Dataset excerpts

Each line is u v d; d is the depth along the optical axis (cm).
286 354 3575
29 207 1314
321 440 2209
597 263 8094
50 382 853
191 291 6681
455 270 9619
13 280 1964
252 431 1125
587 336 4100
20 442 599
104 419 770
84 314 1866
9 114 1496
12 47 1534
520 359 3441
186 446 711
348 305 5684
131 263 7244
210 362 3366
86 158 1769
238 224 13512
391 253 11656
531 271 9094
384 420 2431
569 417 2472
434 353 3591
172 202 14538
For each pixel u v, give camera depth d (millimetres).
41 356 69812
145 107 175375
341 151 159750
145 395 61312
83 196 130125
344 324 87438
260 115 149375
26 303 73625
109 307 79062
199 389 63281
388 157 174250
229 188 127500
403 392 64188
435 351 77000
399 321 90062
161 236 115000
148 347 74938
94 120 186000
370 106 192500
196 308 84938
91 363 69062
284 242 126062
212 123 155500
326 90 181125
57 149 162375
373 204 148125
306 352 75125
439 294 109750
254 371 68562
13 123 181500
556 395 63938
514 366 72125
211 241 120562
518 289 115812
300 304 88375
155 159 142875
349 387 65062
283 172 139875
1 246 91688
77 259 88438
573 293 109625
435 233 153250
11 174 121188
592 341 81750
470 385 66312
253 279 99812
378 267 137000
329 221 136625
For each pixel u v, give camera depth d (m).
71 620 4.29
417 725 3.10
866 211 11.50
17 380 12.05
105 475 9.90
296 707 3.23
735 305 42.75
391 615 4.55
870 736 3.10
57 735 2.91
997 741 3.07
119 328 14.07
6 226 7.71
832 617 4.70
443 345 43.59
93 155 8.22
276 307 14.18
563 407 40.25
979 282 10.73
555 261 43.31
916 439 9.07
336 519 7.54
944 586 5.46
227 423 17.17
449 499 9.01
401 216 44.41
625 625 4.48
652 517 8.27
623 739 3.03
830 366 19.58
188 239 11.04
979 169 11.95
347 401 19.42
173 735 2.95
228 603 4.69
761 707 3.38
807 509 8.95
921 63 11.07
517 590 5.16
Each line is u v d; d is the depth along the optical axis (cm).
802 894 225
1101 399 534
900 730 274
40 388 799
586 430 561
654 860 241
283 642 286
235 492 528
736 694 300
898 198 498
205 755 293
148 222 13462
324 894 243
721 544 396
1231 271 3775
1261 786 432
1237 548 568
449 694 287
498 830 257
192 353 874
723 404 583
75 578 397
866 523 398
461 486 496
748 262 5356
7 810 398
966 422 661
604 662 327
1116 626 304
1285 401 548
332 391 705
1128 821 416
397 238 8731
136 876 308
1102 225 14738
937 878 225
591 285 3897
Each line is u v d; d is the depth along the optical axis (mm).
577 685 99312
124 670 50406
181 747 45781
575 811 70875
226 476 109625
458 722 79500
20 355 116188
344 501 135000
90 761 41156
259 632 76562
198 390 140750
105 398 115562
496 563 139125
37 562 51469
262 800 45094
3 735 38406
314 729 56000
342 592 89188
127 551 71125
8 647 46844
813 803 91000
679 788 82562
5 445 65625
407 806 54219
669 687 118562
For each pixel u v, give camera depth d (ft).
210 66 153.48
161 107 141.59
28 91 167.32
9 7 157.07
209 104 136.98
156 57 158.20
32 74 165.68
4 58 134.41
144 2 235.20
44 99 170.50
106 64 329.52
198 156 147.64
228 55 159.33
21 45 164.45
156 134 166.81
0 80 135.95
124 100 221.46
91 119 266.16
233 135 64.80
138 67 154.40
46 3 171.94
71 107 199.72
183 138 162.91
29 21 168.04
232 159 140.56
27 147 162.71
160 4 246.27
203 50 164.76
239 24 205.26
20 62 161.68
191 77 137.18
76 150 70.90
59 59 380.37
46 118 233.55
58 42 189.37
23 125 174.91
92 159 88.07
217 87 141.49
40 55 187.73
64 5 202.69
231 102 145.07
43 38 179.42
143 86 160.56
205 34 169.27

*What this task involves:* Set down only the lines above that fall between the line holding "260 115 149375" and the line holding "556 395 63938", inclusive, keeping each exact.

*Exercise solution:*
260 115 149375
26 303 73625
109 307 79062
199 389 63281
388 157 174250
229 188 127500
403 392 64188
435 351 77000
399 321 90062
161 236 115000
148 347 74938
94 120 186000
370 106 192500
196 308 84938
91 363 69062
284 242 126062
212 123 155500
326 90 181125
57 149 162375
373 204 148125
306 352 75125
439 294 109750
254 371 68562
13 123 181500
556 395 63938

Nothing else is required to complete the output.